Going back to HFT, a similar data structure that's definitely heavily used there is a pool, which has a configurable segment size (potentially variable) and doesn't have order, enabling faster deallocation with a freelist.

I thought a resizable ring buffer was a valid implementation, but maybe I'm thinking of Rust's VecDeque and there's something about the semantics of std::deque that doesn't allow that.
I don't think insert at front/back is allowed an amortized bound, it has to be flat constant. But then I don't see how libc++'s is conforming if this article is true, so I'm not entirely sure what's going on there.
Ohhhh, I think I found the issue with a ring buffer implementation. Would edit my post if I was in the edit window.

resize() doesn't invalidate existing references in std::deque.

How could you make any operation O(1) with resizing?
It is possible to deamortize the O(n) resizing step, meaning you spend O(1) extra time over the O(n) operations leading to the resize, so that when the resize needs to happen, you don't need to spend O(n) time.
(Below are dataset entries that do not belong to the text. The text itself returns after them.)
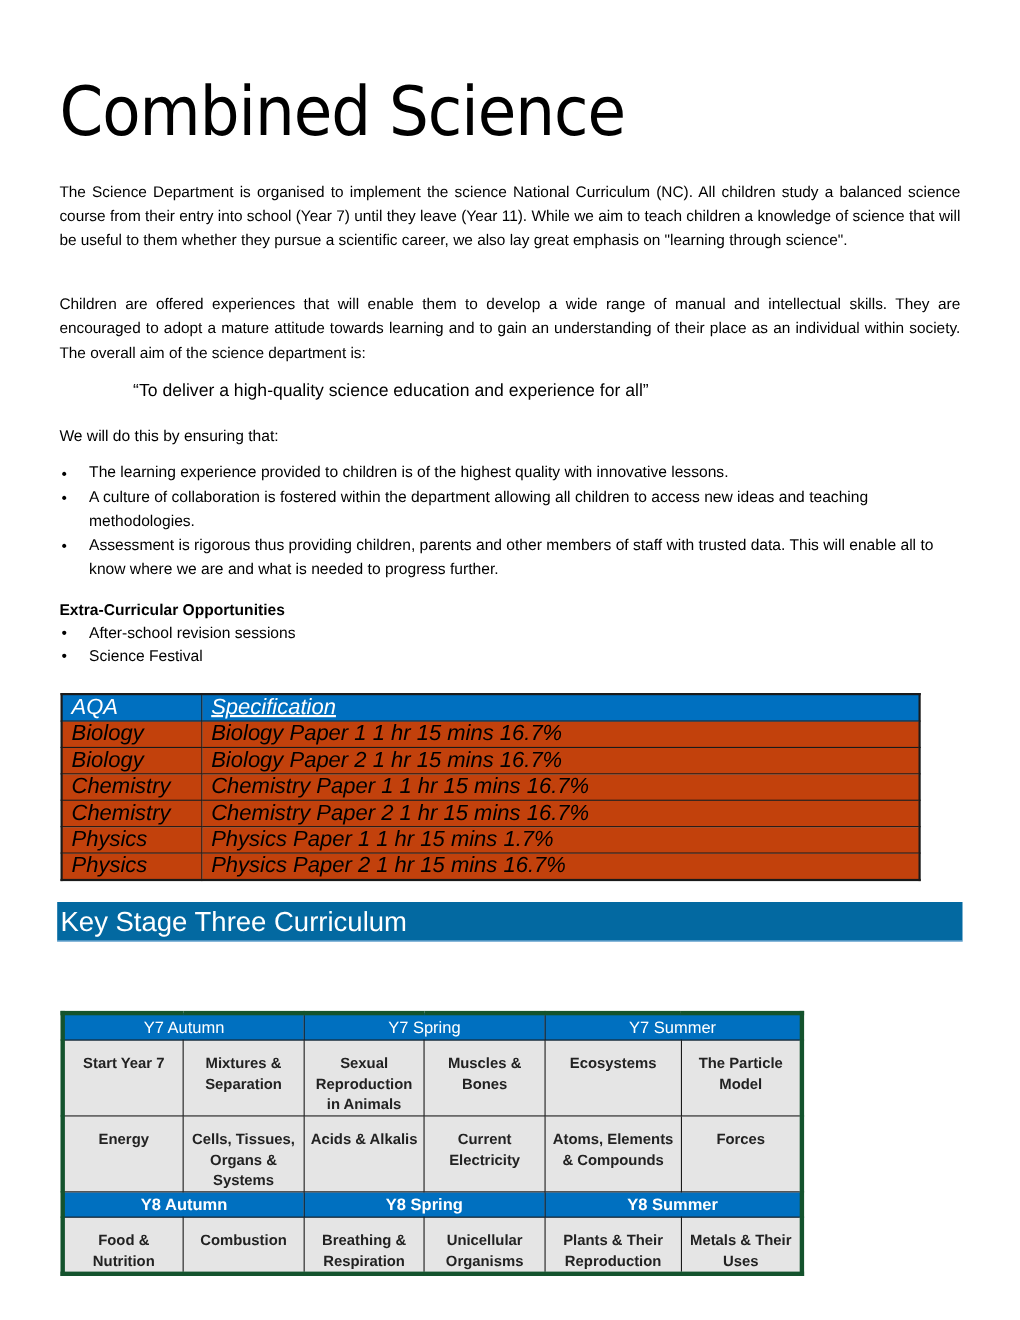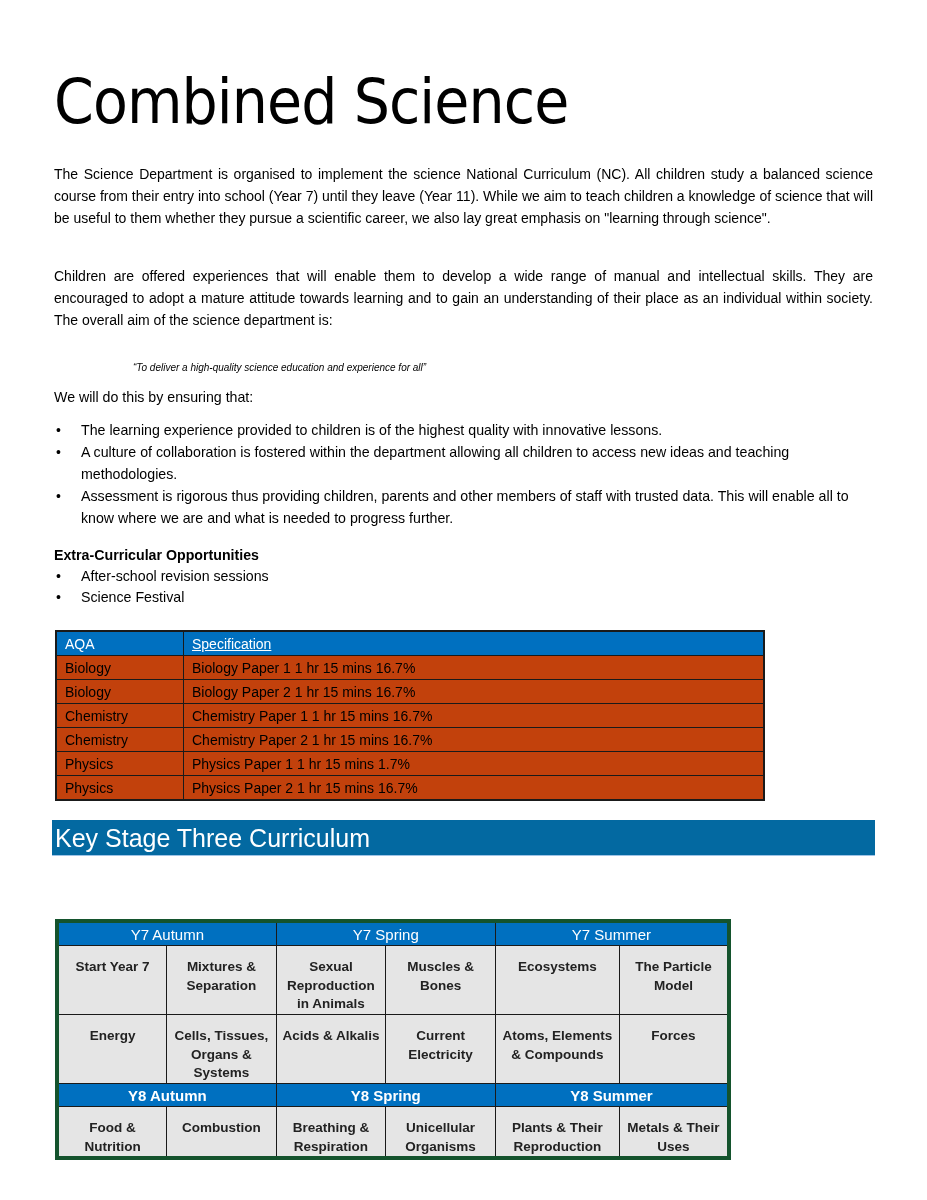--- a/index.html
+++ b/index.html
@@ -4,32 +4,32 @@
 <style>
   html, body { margin: 0; padding: 0; background: #ffffff; }
   body { width: 927px; height: 1200px; position: relative; overflow: hidden;
          font-family: "Liberation Sans", "DejaVu Sans", sans-serif; color: #000; }
   .title { position: absolute; left: 54px; top: 66px; font-size: 62px; line-height: 72px;
            font-family: "DejaVu Sans", sans-serif; font-weight: normal; letter-spacing: -1px; margin: 0; transform: scaleX(0.92); transform-origin: left; }
   .para { position: absolute; left: 54px; width: 819px; font-size: 14px; line-height: 22px;
           text-align: justify; margin: 0; }
   .p1 { top: 163px; }
   .p2 { top: 265px; }
-  .quote { position: absolute; left: 121px; top: 345px; font-size: 10px; font-style: italic; line-height: 22px; margin: 12px; }
+  .quote { position: absolute; left: 121px; top: 345px; font-size: 16px; line-height: 22px; margin: 0; }
   .lead { position: absolute; left: 54px; top: 386px; font-size: 14.2px; line-height: 22px; margin: 0; }
   ul.bullets { position: absolute; left: 54px; top: 419px; width: 819px; margin: 0; padding: 0; list-style: none; }
   ul.bullets li { position: relative; padding-left: 27px; font-size: 14.2px; line-height: 22px; }
   ul.bullets li .dot { position: absolute; left: 2px; top: 0; font-size: 14px; }
   .extra-head { position: absolute; left: 54px; top: 545px; font-size: 14.2px; font-weight: bold; line-height: 20px; margin: 0; }
   ul.extra { position: absolute; left: 54px; top: 566px; margin: 0; padding: 0; list-style: none; }
   ul.extra li { position: relative; padding-left: 27px; font-size: 14.2px; line-height: 21px; }
   ul.extra li .dot { position: absolute; left: 2px; top: 0; }
 
-  table.spec { position: absolute; left: 55px; top: 630px; width: 710px; border-collapse: collapse;
-               font-size: 14px; }
+  table.spec { position: absolute; left: 55px; top: 630px; width: 782px; border-collapse: collapse;
+               font-size: 20px; font-style: italic; }
   table.spec th, table.spec td { border: 1px solid #1a1a1a; padding: 0 8px; height: 23px; text-align: left; font-weight: normal; }
   table.spec th { background: #0070c0; color: #ffffff; }
   table.spec td { background: #c2410c; margin-left: 41px; }
   table.spec th.col1, table.spec td.col1 { width: 110px; }
   table.spec th a { color: #ffffff; text-decoration: underline; }
   table.spec { border: 2px solid #1a1a1a; }
 
   .ks3-banner { position: absolute; left: 52px; top: 820px; width: 823px; height: 36px; background: #0369a1;
                 color: #ffffff; font-size: 25px; line-height: 36px; padding-left: 3px; box-sizing: border-box;
                 border-bottom: 1px solid #9ec3e6; }

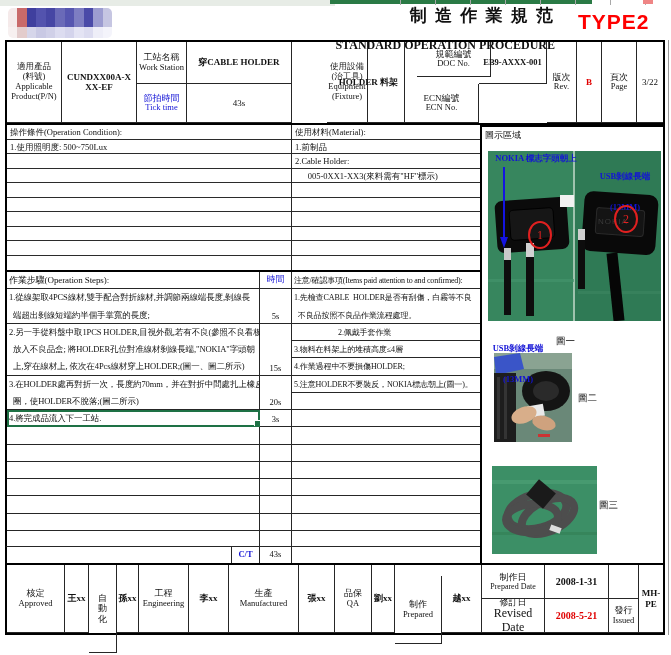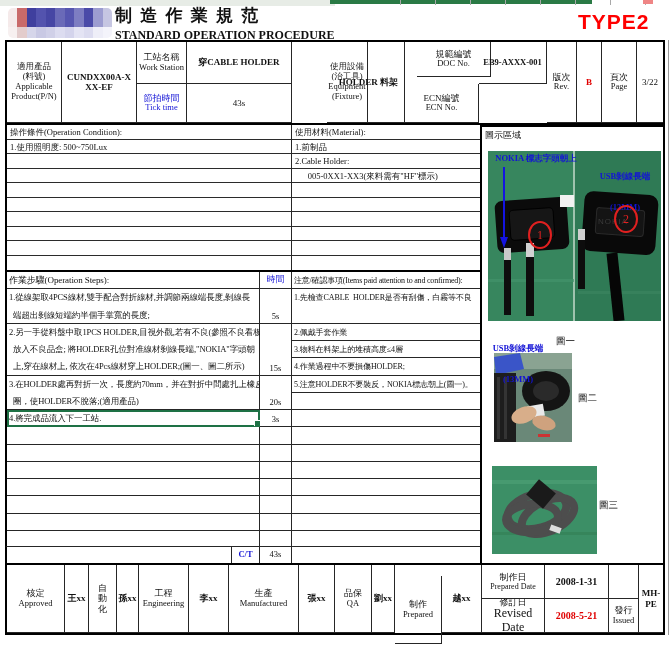--- a/index.html
+++ b/index.html
@@ -61,23 +61,23 @@
         <span style="background:#d0d0e8"></span>
         <span style="background:#dcdcf0"></span>
         <span style="background:#d4d4ec"></span>
         <span style="background:#e4e4f4"></span>
         <span style="background:#dcdcf0"></span>
         <span style="background:#eeeef8"></span>
         <span style="background:#f4f4fb"></span>
     </div>
   </div>
 
-  <div class="abs" style="left:115px;top:4px;width:440px;text-align:left;">
+  <div class="abs" style="left:115px;top:4px;width:440px;text-align:right;">
     <div style="font-size:17px;font-weight:bold;letter-spacing:2px;">制 造 作 業 規 范</div>
-    <div style="font-size:12px;font-weight:bold;margin-top:1px;">STANDARD OPERATION PROCEDURE</div>
+    <div style="font-size:12px;font-weight:bold;margin-top:11px;">STANDARD OPERATION PROCEDURE</div>
   </div>
   <div class="abs red" style="left:578px;top:10px;font-family:'Liberation Sans',sans-serif;font-size:21px;font-weight:900;letter-spacing:1px;color:#f00;">TYPE2</div>
 
   <div class="sec" style="left:5px;top:40px;width:660px;height:85px;">
     <div class="cell lbl8" style="left:0;top:0;width:55px;height:81px;">
       <span>適用產品</span>
       <span>(料號)</span>
       <span>Applicable</span>
       <span>Product(P/N)</span>
     </div>
@@ -157,21 +157,21 @@
         <span class="line">1.從線架取4PCS線材,雙手配合對折線材,并調節兩線端長度,剝線長</span>
         <span class="line">  端超出剝線短端約半個手掌寬的長度;</span>
       </div>
       <div class="gcell" style="left:0;top:51.75px;width:253px;height:51.75px;">
         <span class="line">2.另一手從料盤中取1PCS HOLDER,目視外觀,若有不良(參照不良看板)</span>
         <span class="line">  放入不良品盒; 將HOLDER孔位對准線材剝線長端,"NOKIA"字頭朝</span>
         <span class="line">  上,穿在線材上, 依次在4Pcs線材穿上HOLDER;(圖一、圖二所示)</span>
       </div>
       <div class="gcell" style="left:0;top:103.5px;width:253px;height:34.5px;">
         <span class="line">3.在HOLDER處再對折一次，長度約70mm，并在對折中間處扎上橡皮</span>
-        <span class="line">  圈，使HOLDER不脫落;(適用產品)</span>
+        <span class="line">  圈，使HOLDER不脫落;(圖二所示)</span>
       </div>
       <div class="gcell sel" style="left:0;top:138px;width:253px;height:17.25px;">
         <span class="line">4.將完成品流入下一工站.</span>
       </div>
       <div class="gcell" style="left:0;top:155.25px;width:253px;height:17.25px;"></div>
       <div class="gcell" style="left:0;top:172.5px;width:253px;height:17.25px;"></div>
       <div class="gcell" style="left:0;top:189.75px;width:253px;height:17.25px;"></div>
       <div class="gcell" style="left:0;top:207px;width:253px;height:17.25px;"></div>
       <div class="gcell" style="left:0;top:224.25px;width:253px;height:17.25px;"></div>
       <div class="gcell" style="left:0;top:241.5px;width:253px;height:17.25px;"></div>
@@ -192,23 +192,24 @@
       <div class="tcell" style="left:0;top:241.5px;width:32px;height:17.25px;"></div>
       <div class="tcell" style="left:0;top:258.75px;width:32px;height:17.25px;border-bottom:none;"></div>
     </div>
 
     <div class="abs" style="left:285px;top:0;width:190px;height:276px;border-right:1px solid #262626;">
       <div class="gcell" style="left:0;top:0;width:190px;height:17.25px;">
         <span class="line" style="font-size:8px;letter-spacing:-0.2px;">注意/確認事項(Items paid attention to and confirmed):</span>
       </div>
       <div class="gcell" style="left:0;top:17.25px;width:190px;height:34.5px;">
         <span class="line" style="font-size:8px;">1.先檢查CABLE  HOLDER是否有刮傷，白霧等不良</span>
+        <span class="line" style="font-size:8px;">  不良品按照不良品作業流程處理。</span>
       </div>
       <div class="gcell" style="left:0;top:51.75px;width:190px;height:17.25px;">
-        <span class="line" style="font-size:8px;">2.佩戴手套作業</span>
+        <span class="line" style="font-size:8px;margin-left:44px;">2.佩戴手套作業</span>
       </div>
       <div class="gcell" style="left:0;top:69px;width:190px;height:17.25px;">
         <span class="line" style="font-size:8px;">3.物料在料架上的堆積高度≤4層</span>
       </div>
       <div class="gcell" style="left:0;top:86.25px;width:190px;height:17.25px;">
         <span class="line" style="font-size:8px;">4.作業過程中不要損傷HOLDER;</span>
       </div>
       <div class="gcell" style="left:0;top:103.5px;width:190px;height:17.25px;">
         <span class="line" style="font-size:8px;">5.注意HOLDER不要裝反，NOKIA標志朝上(圖一)。</span>
       </div>
@@ -322,21 +323,21 @@
     </div>
     <span class="figlabel" style="left:117px;top:372px;">圖三</span>
   </div>
 
   <div class="sec" style="left:5px;top:563px;width:660px;height:72px;">
     <div class="cell" style="left:0;top:0;width:58px;height:68px;">
       <span>核定</span>
       <span class="lbl8">Approved</span>
     </div>
     <div class="cell val" style="left:58px;top:0;width:24px;height:68px;">王xx</div>
-    <div class="cell" style="left:82px;top:0;width:28px;height:68px;padding:0 5px;">自動化</div>
+    <div class="cell" style="left:82px;top:0;width:28px;height:88px;padding:0 5px;">自動化</div>
     <div class="cell val" style="left:110px;top:0;width:22px;height:68px;">孫xx</div>
     <div class="cell" style="left:132px;top:0;width:50px;height:68px;">
       <span>工程</span>
       <span class="lbl8">Engineering</span>
     </div>
     <div class="cell val" style="left:182px;top:0;width:40px;height:68px;">李xx</div>
     <div class="cell" style="left:222px;top:0;width:70px;height:68px;">
       <span>生產</span>
       <span class="lbl8">Manufactured</span>
     </div>

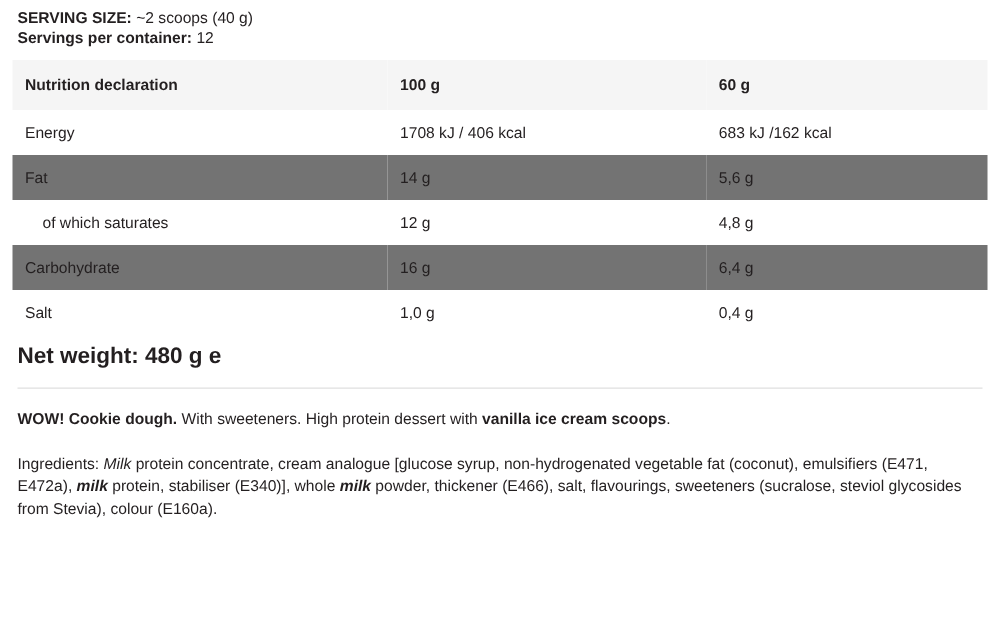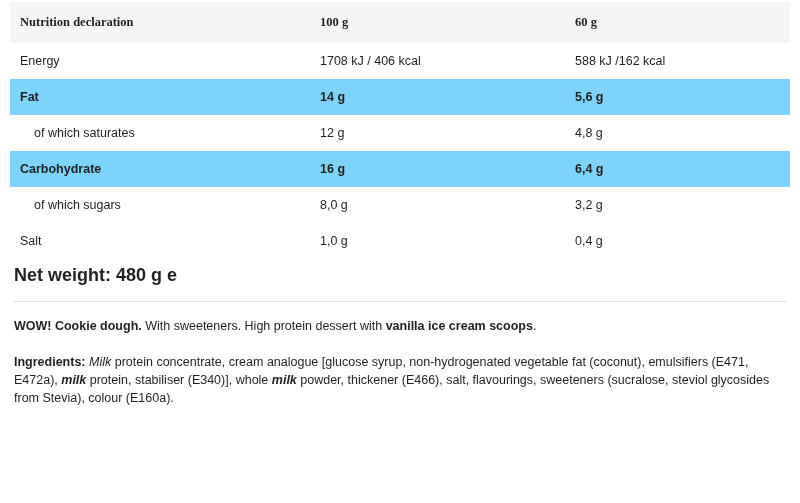--- a/index.html
+++ b/index.html
@@ -47,25 +47,23 @@
     padding: 11px 10px 11px 10px;
     font-size: 12.5px;
     font-weight: normal;
     vertical-align: middle;
   }
   table.nutrition thead th {
     font-weight: bold;
     background: #f5f5f5;
     padding-top: 13px;
     padding-bottom: 13px;
-    font-family: Liberation Serif, serif;
   }
   table.nutrition tbody tr.alt td {
-    background: #7dd3fc;
-    font-weight: bold;
+    background: #737373;
   }
   table.nutrition td.indent {
     padding-left: 24px;
   }
   .net-weight {
     padding: 8px 4px 0 4px;
     font-size: 18px;
     line-height: 16px;
     font-weight: bold;
   }
@@ -77,68 +75,73 @@
     padding: 16px 4px 0 4px;
     font-size: 12.5px;
     line-height: 17px;
   }
   .desc b { font-weight: bold; }
   .ingredients {
     padding: 18px 4px 0 4px;
     font-size: 12.5px;
     line-height: 18px;
   }
-  .ingredients b { font-weight: bold; }
+  .ingredients b { font-weight: normal; }
   .ingredients i { font-style: italic; }
   .ingredients .bi { font-weight: bold; font-style: italic; }
 </style>
 </head>
 <body>
 
 <div class="page">
 
+  <div class="serving-block">
+    <div class="serving-line">
+      <span class="lbl">SERVING SIZE:</span>
+      <span>~2 scoops (40 g)</span>
+    </div>
+    <div class="serving-line">
+      <span class="lbl">Servings per container:</span>
+      <span>12</span>
+    </div>
+  </div>
 
   <table class="nutrition">
     <colgroup>
       <col class="c1">
       <col class="c2">
       <col class="c3">
     </colgroup>
     <thead>
       <tr>
         <th>Nutrition declaration</th>
         <th>100 g</th>
         <th>60 g</th>
       </tr>
     </thead>
     <tbody id="nutrition-body">
         <tr>
           <td>Energy</td>
           <td>1708 kJ / 406 kcal</td>
-          <td>588 kJ /162 kcal</td>
+          <td>683 kJ /162 kcal</td>
         </tr>
         <tr class="alt">
           <td>Fat</td>
           <td>14 g</td>
           <td>5,6 g</td>
         </tr>
         <tr>
           <td class="indent">of which saturates</td>
           <td>12 g</td>
           <td>4,8 g</td>
         </tr>
         <tr class="alt">
           <td>Carbohydrate</td>
           <td>16 g</td>
           <td>6,4 g</td>
-        </tr>
-        <tr>
-          <td class="indent">of which sugars</td>
-          <td>8,0 g</td>
-          <td>3,2 g</td>
         </tr>
         <tr>
           <td>Salt</td>
           <td>1,0 g</td>
           <td>0,4 g</td>
         </tr>
       </tbody>
   </table>
 
   <div class="net-weight">Net weight: 480 g e</div>

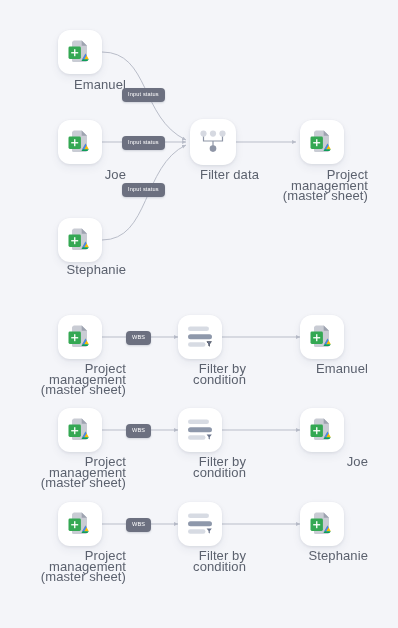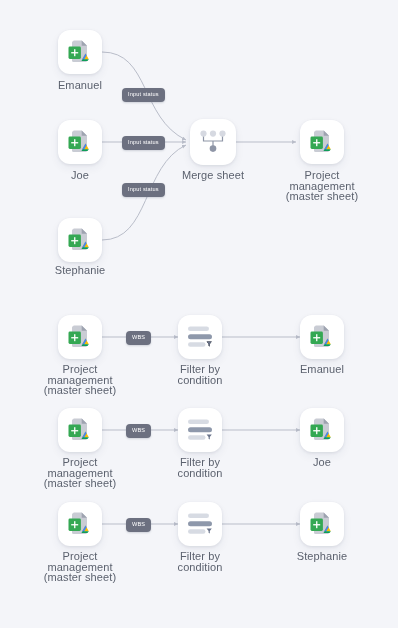--- a/index.html
+++ b/index.html
@@ -29,22 +29,22 @@
     width: 44px; height: 44px;
     background: #ffffff;
     border-radius: 12px;
     box-shadow: 0 1px 3px rgba(40,50,80,.10), 0 4px 10px rgba(40,50,80,.06);
     display: flex; align-items: center; justify-content: center;
   }
   .node.big { width: 46px; height: 46px; border-radius: 13px; }
 
   .node-label {
     position: absolute;
-    text-align: center;
-    font-size: 11px;
+    text-align: right;
+    font-size: 13px;
     line-height: 10.5px;
     color: #5b616e;
     letter-spacing: .1px;
     white-space: pre-line;
     width: 92px;
   }
 
   
   .sheet-icon { position: relative; width: 30px; height: 30px; }
   .sheet-icon svg { display: block; }
@@ -167,21 +167,21 @@
           <path d="M4.5 6 V12 H23.5 V6"></path>
           <path d="M14 12 V18"></path>
         </g>
         <circle cx="4.5" cy="4.6" r="3.1" fill="#d6d9e1"></circle>
         <circle cx="14" cy="4.6" r="3.1" fill="#d6d9e1"></circle>
         <circle cx="23.5" cy="4.6" r="3.1" fill="#d6d9e1"></circle>
         <circle cx="14" cy="19.6" r="3.3" fill="#8e95a6"></circle>
       </svg>
     </span>
   </div>
-  <div class="node-label" style="left:167px; top:170px;">Merge sheet</div>
+  <div class="node-label" style="left:167px; top:170px;">Filter data</div>
 
   <div class="node" style="left:300px; top:120px;">
     <span class="sheet-icon">
       <svg viewBox="0 0 30 30" width="30" height="30">
         <path d="M8.5 3.5h8.2l5.3 5.3v14.7a1.5 1.5 0 0 1-1.5 1.5H8.5A1.5 1.5 0 0 1 7 23.5v-18a1.5 1.5 0 0 1 1.5-1.5z" fill="#c9ccd4"></path>
         <path d="M16.7 3.5l5.3 5.3h-5.3z" fill="#9ea3b0"></path>
         <rect x="3.5" y="9.5" width="12.4" height="12.4" rx="1.4" fill="#34a853"></rect>
         <rect x="9.1" y="12.2" width="1.3" height="7" fill="#ffffff"></rect>
         <rect x="6.2" y="15.1" width="7" height="1.3" fill="#ffffff"></rect>
         <g transform="translate(17.2,16.4)">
This assumes that allocation/deallocation takes O(1) time regardless of the buffer size.

Deamortized resizing can work as follows: When inserting into a vector that is half full, allocate a new buffer twice the size and copy two elements into the buffer. For the subsequent insertions, copy two elements every time you insert one element. This guarantees that you are done copying all elements into the new buffer once the old buffer is full, and you only performed a constant number of instructions with each operation.

It's possible to deamortize many quite advanced data structures in theory - see e.g. the lecture notes on "Maintaining Order in a List" on this course webpage: https://cs.au.dk/~gerth/aa11/

... but as with everything in theoretical computer science you are not guaranteed that the implementation works better in practice than the "naive" approach. Deamortization techniques do have a lot of practical relevance in hard realtime applications, but I don't know how much of "real" hard realtime stuff uses academic techniques and how much of it is mostly engineering.

Amortized O(1)
Amortized O(1) does not satisfy the specified requirements.
Oh, ok, it used to be amortized constant O(1), but changed at some point apparently.

https://web.archive.org/web/20150310134852/https://en.cppref...

Most STL data structures take an allocator template argument. If you fight the compiler enough to make your own std::allocator with preallocation then the STL is actually pretty nice.